WHAT IS BEING ASKED -> Find each line below that contains the string "skCircle", and copy those lines out.

MATERIALS PROVIDED ->
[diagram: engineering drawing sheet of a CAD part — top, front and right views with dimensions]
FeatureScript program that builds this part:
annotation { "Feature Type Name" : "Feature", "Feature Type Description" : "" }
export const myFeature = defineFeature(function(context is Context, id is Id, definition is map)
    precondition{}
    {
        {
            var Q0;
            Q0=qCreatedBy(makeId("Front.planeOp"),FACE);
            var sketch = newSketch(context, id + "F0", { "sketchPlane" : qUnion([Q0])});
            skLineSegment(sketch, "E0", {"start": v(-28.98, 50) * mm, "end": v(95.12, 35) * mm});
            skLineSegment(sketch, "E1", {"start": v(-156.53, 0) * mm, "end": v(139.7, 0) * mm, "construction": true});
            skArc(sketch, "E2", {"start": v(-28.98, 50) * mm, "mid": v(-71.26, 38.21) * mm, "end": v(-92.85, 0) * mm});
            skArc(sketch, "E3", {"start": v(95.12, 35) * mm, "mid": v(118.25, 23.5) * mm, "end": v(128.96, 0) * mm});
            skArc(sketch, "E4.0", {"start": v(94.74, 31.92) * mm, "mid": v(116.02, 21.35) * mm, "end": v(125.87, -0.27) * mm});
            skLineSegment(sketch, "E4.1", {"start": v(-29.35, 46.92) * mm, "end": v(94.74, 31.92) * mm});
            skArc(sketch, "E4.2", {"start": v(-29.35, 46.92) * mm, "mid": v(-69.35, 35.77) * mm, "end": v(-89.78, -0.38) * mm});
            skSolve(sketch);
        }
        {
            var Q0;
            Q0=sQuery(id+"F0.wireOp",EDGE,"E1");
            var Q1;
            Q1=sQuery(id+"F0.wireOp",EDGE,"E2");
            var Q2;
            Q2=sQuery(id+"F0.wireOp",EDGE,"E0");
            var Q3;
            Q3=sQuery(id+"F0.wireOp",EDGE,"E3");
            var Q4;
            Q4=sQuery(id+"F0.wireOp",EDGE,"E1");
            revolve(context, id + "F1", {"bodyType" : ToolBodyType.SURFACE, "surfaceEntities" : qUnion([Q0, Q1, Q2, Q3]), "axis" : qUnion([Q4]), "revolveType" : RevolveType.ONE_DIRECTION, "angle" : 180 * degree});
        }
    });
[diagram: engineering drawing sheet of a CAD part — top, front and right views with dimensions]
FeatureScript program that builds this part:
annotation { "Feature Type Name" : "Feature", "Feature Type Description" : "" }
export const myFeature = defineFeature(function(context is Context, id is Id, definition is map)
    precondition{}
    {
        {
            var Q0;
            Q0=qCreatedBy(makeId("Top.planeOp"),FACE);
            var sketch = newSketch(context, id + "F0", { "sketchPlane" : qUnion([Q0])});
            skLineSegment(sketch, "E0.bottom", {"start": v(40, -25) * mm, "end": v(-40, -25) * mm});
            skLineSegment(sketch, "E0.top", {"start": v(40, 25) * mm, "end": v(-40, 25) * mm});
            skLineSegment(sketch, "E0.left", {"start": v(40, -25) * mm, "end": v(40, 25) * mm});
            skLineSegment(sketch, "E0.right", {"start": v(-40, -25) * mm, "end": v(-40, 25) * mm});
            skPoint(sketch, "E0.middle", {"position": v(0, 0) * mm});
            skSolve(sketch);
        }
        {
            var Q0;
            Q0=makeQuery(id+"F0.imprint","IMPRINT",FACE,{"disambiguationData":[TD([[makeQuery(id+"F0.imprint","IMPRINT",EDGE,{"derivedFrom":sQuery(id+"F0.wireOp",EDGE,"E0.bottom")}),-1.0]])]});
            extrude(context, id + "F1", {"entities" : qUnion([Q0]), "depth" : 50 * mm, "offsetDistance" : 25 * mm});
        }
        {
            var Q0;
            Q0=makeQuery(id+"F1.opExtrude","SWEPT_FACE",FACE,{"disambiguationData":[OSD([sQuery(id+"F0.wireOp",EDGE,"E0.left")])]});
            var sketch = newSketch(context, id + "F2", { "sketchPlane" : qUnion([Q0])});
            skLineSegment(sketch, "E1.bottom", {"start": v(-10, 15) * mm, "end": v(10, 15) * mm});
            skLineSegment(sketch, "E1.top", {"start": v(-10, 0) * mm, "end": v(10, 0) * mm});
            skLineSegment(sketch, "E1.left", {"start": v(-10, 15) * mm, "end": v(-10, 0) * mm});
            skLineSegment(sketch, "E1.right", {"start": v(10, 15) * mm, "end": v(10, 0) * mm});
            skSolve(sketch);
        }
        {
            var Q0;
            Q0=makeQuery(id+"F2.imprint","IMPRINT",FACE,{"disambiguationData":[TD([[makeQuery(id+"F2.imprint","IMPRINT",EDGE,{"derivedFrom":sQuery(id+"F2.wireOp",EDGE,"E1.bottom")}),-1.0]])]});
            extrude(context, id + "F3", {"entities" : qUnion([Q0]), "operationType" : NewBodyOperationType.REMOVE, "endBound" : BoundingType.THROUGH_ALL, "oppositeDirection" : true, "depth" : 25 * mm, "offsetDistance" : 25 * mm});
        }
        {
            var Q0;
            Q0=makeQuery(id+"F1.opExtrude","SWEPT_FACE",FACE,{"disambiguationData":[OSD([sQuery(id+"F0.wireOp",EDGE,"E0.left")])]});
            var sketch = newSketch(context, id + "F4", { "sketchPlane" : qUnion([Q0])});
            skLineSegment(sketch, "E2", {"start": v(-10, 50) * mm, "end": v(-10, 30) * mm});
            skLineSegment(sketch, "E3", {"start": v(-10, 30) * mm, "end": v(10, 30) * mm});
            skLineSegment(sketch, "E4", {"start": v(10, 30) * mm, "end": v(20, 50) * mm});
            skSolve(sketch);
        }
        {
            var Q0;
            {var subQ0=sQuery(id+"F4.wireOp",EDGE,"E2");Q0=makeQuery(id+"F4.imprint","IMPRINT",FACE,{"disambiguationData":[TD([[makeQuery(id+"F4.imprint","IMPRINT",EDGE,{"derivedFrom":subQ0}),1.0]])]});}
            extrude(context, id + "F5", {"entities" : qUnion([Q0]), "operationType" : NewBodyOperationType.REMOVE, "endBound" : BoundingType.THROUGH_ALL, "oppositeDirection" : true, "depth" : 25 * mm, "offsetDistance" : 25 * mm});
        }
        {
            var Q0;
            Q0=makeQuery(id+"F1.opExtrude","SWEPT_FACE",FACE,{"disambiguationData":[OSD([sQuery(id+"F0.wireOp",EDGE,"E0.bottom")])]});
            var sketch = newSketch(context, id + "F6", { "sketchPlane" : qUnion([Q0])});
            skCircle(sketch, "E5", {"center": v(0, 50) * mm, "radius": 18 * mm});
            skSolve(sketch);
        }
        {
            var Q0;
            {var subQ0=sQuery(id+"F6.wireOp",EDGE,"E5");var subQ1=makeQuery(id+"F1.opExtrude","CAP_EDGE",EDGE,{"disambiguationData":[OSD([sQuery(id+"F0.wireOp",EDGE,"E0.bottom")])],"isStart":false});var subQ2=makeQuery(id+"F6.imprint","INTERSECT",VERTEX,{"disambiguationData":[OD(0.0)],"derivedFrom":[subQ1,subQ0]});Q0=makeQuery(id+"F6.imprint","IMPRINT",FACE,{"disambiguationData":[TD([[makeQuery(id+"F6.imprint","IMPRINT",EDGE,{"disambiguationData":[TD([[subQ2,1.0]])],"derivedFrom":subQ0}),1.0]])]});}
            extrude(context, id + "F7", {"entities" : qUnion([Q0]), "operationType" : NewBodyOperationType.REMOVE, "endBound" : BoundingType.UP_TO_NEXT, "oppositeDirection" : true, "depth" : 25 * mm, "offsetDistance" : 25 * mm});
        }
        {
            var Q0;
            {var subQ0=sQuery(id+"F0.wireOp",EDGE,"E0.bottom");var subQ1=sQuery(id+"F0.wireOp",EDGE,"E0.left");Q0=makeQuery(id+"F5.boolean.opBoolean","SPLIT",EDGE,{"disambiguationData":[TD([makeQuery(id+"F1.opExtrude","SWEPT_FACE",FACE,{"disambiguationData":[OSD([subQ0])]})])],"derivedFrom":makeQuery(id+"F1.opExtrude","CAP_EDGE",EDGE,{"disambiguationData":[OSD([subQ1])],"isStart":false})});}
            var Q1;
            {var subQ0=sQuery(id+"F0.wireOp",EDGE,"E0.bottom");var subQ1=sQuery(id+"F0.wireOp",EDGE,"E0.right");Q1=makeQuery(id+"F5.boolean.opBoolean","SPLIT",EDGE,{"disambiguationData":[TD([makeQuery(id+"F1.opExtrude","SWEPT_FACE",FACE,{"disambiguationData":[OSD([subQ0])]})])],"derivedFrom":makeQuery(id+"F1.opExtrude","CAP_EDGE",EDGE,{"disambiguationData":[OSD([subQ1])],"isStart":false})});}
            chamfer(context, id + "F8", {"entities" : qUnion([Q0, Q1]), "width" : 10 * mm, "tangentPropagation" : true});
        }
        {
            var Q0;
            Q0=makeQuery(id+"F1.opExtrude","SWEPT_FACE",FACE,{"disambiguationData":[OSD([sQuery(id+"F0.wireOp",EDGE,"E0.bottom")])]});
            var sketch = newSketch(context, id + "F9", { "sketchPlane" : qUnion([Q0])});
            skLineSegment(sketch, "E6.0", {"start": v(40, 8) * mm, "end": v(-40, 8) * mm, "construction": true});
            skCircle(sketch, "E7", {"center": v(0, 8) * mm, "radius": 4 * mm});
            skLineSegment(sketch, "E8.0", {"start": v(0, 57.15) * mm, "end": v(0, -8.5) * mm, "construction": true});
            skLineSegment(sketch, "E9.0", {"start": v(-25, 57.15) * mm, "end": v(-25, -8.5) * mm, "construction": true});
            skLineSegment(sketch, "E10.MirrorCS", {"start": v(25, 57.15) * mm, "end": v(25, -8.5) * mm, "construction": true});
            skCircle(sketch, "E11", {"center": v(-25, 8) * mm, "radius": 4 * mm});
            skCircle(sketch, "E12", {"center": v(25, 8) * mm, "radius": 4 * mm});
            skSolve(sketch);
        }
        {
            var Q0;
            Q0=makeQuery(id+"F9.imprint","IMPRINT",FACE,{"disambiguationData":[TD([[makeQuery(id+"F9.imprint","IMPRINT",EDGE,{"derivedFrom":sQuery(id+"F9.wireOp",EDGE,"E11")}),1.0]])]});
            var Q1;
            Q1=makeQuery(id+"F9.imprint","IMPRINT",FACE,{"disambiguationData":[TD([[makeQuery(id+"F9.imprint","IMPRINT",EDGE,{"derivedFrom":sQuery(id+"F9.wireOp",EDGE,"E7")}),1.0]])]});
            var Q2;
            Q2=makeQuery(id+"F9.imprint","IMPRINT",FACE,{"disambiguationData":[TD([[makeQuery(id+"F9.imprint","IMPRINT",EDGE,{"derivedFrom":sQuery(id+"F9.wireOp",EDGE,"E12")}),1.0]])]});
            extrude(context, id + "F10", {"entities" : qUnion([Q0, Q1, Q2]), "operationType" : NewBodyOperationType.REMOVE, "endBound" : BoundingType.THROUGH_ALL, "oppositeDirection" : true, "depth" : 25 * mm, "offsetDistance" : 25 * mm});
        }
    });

FINAL RESULT ->
            skCircle(sketch, "E5", {"center": v(0, 50) * mm, "radius": 18 * mm});
            skCircle(sketch, "E7", {"center": v(0, 8) * mm, "radius": 4 * mm});
            skCircle(sketch, "E11", {"center": v(-25, 8) * mm, "radius": 4 * mm});
            skCircle(sketch, "E12", {"center": v(25, 8) * mm, "radius": 4 * mm});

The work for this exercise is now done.